Items from a data source
·····

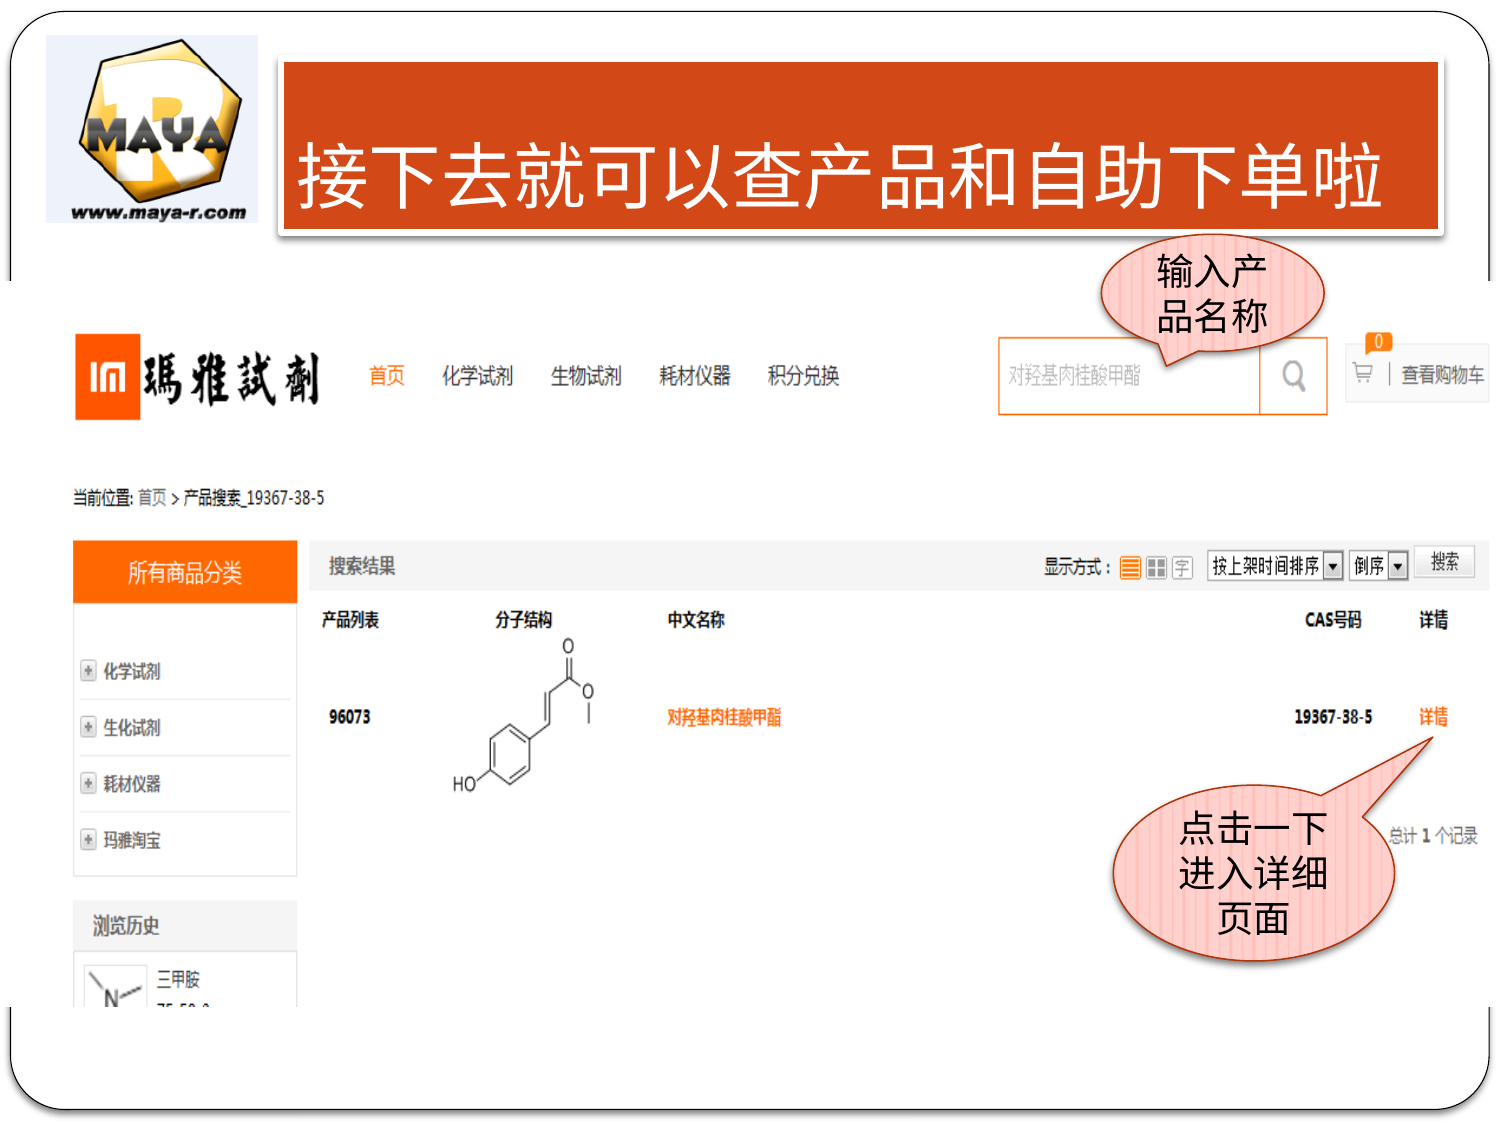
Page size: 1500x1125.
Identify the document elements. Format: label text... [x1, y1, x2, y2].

picture [46, 35, 258, 223]
picture [0, 280, 1500, 1007]
text_box 输入产品名称 [1103, 233, 1322, 279]
title 接下去就可以查产品和自助下单啦 [278, 55, 1444, 236]
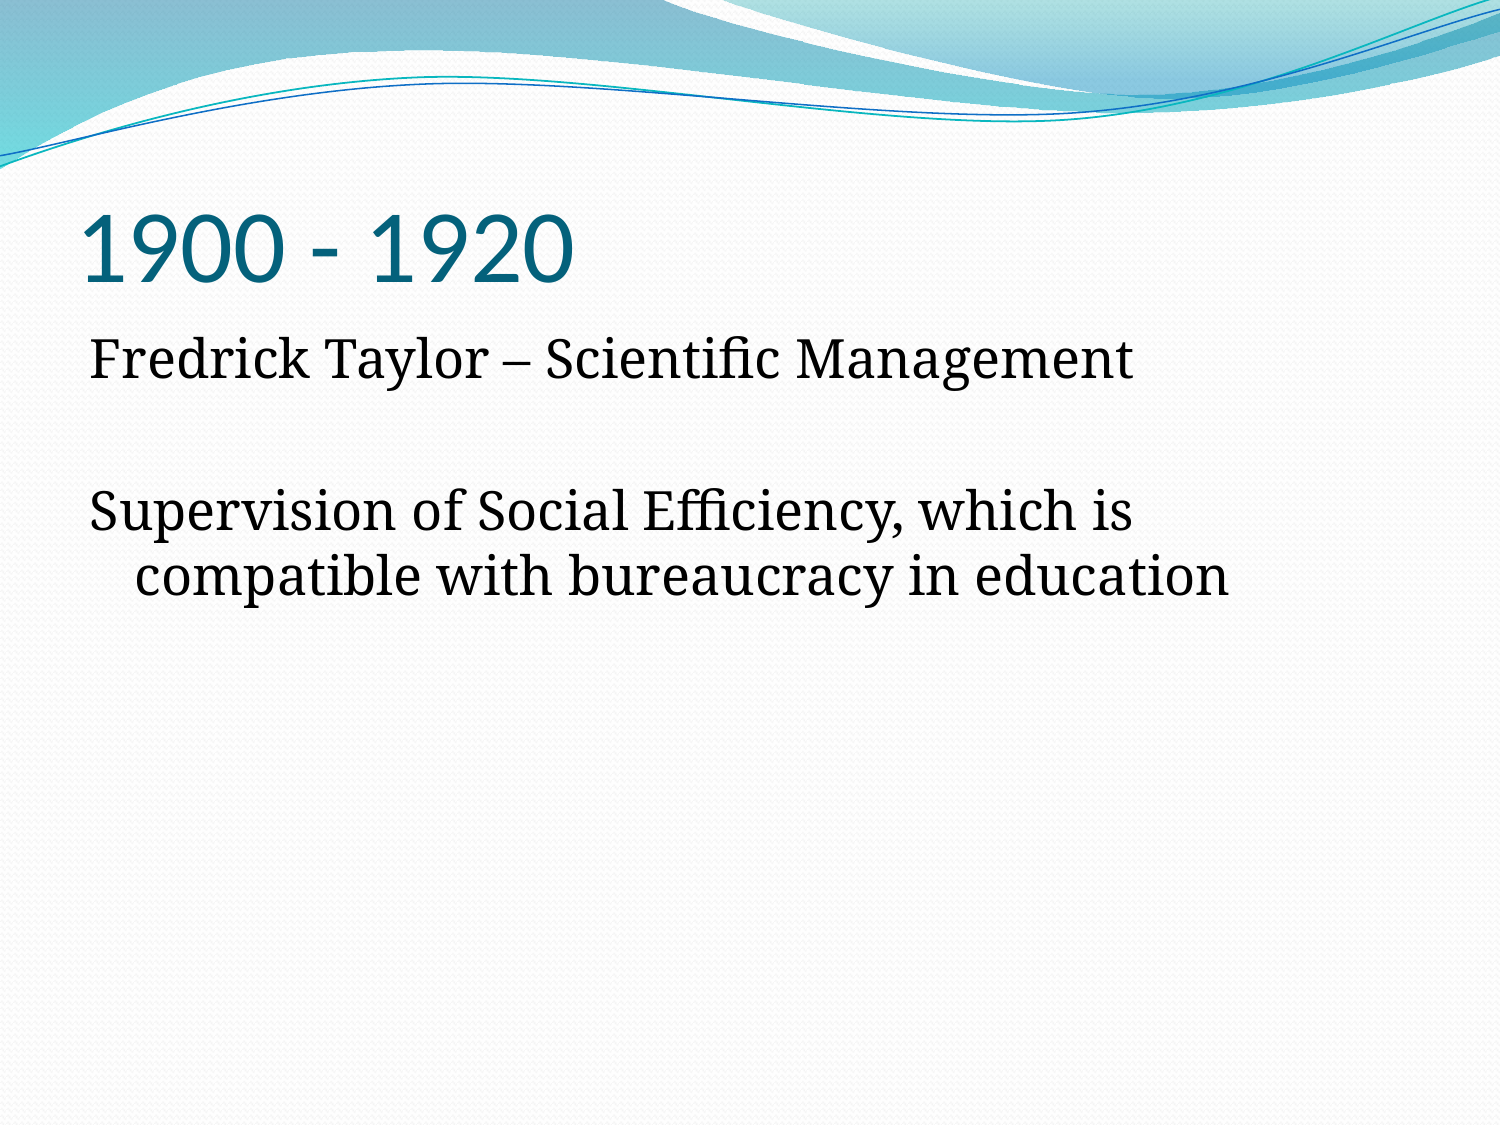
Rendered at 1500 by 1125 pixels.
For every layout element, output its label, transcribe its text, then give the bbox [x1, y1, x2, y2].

title 1900 - 1920 [75, 115, 1425, 303]
list Fredrick Taylor – Scientific Management Supervision of Social Efficiency, which is compatible with bureaucracy in education [75, 317, 1425, 1038]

·····

Activity - Your answer must consist solely of the lines from the one containing "Rendered at 1500 by 1125 pixels." through the last line of the entries, reproduced exactly.

Output below -
Rendered at 1500 by 1125 pixels.
For every layout element, output its label, transcribe its text, then give the bbox [x1, y1, x2, y2].

title 1900 - 1920 [75, 115, 1425, 303]
list Fredrick Taylor – Scientific Management Supervision of Social Efficiency, which is compatible with bureaucracy in education [75, 317, 1425, 1038]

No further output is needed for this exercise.